An exact copy of the lines from the one containing "Da Baseball nun" through the last line below is required; include both of those lines and no others.

- Available records
- - - - -
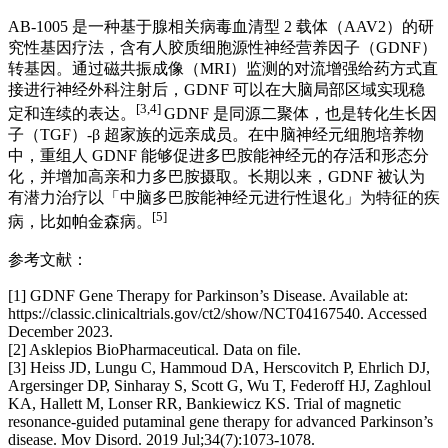
AB-1005 是一种基于腺相关病毒血清型 2 载体（AAV2）的研
究性基因疗法，含有人胶质细胞源性神经营养因子（GDNF）
转基因。通过磁共振成像（MRI）监测的对流增强给药方式直
接进行神经外科注射后，GDNF 可以在大脑局部区域实现稳
[3,4]
定和连续的表达。
GDNF 是同源二聚体，也是转化生长因
子（TGF）-β 超家族的远亲成员。在中脑神经元细胞培养物
中，重组人 GDNF 能够促进多巴胺能神经元的存活和形态分
化，并增加高亲和力多巴胺摄取。长期以来，GDNF 被认为
有潜力治疗以「中脑多巴胺能神经元进行性退化」为特征的疾
[5]
病，比如帕金森病。
参考文献：
[1] GDNF Gene Therapy for Parkinson’s Disease. Available at:
https://classic.clinicaltrials.gov/ct2/show/NCT04167540. Accessed
December 2023.
[2] Asklepios BioPharmaceutical. Data on file.
[3] Heiss JD, Lungu C, Hammoud DA, Herscovitch P, Ehrlich DJ,
Argersinger DP, Sinharay S, Scott G, Wu T, Federoff HJ, Zaghloul
KA, Hallett M, Lonser RR, Bankiewicz KS. Trial of magnetic
resonance-guided putaminal gene therapy for advanced Parkinson’s
disease. Mov Disord. 2019 Jul;34(7):1073-1078.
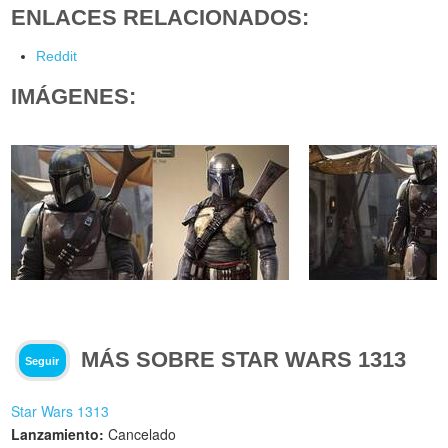
ENLACES RELACIONADOS:
Reddit
IMÁGENES:
MÁS SOBRE STAR WARS 1313
Seguir
Star Wars 1313
Lanzamiento:
Cancelado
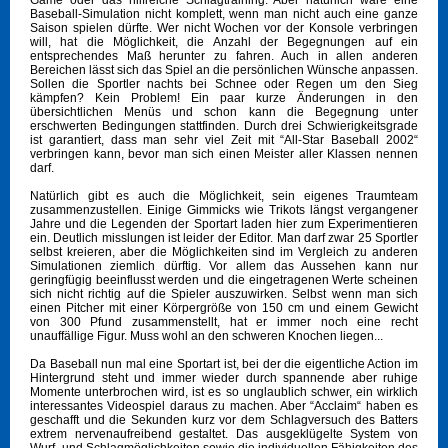
Game oder das hilfreiche Schlagtraining. Aber natürlich wäre eine
Baseball-Simulation nicht komplett, wenn man nicht auch eine ganze
Saison spielen dürfte. Wer nicht Wochen vor der Konsole verbringen
will, hat die Möglichkeit, die Anzahl der Begegnungen auf ein
entsprechendes Maß herunter zu fahren. Auch in allen anderen
Bereichen lässt sich das Spiel an die persönlichen Wünsche anpassen.
Sollen die Sportler nachts bei Schnee oder Regen um den Sieg
kämpfen? Kein Problem! Ein paar kurze Änderungen in den
übersichtlichen Menüs und schon kann die Begegnung unter
erschwerten Bedingungen stattfinden. Durch drei Schwierigkeitsgrade
ist garantiert, dass man sehr viel Zeit mit “All-Star Baseball 2002“
verbringen kann, bevor man sich einen Meister aller Klassen nennen
darf.
Natürlich gibt es auch die Möglichkeit, sein eigenes Traumteam
zusammenzustellen. Einige Gimmicks wie Trikots längst vergangener
Jahre und die Legenden der Sportart laden hier zum Experimentieren
ein. Deutlich misslungen ist leider der Editor. Man darf zwar 25 Sportler
selbst kreieren, aber die Möglichkeiten sind im Vergleich zu anderen
Simulationen ziemlich dürftig. Vor allem das Aussehen kann nur
geringfügig beeinflusst werden und die eingetragenen Werte scheinen
sich nicht richtig auf die Spieler auszuwirken. Selbst wenn man sich
einen Pitcher mit einer Körpergröße von 150 cm und einem Gewicht
von 300 Pfund zusammenstellt, hat er immer noch eine recht
unauffällige Figur. Muss wohl an den schweren Knochen liegen...
Da Baseball nun mal eine Sportart ist, bei der die eigentliche Action im
Hintergrund steht und immer wieder durch spannende aber ruhige
Momente unterbrochen wird, ist es so unglaublich schwer, ein wirklich
interessantes Videospiel daraus zu machen. Aber “Acclaim“ haben es
geschafft und die Sekunden kurz vor dem Schlagversuch des Batters
extrem nervenaufreibend gestaltet. Das ausgeklügelte System von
- - - - -
- Answer below
Da Baseball nun mal eine Sportart ist, bei der die eigentliche Action im
Hintergrund steht und immer wieder durch spannende aber ruhige
Momente unterbrochen wird, ist es so unglaublich schwer, ein wirklich
interessantes Videospiel daraus zu machen. Aber “Acclaim“ haben es
geschafft und die Sekunden kurz vor dem Schlagversuch des Batters
extrem nervenaufreibend gestaltet. Das ausgeklügelte System von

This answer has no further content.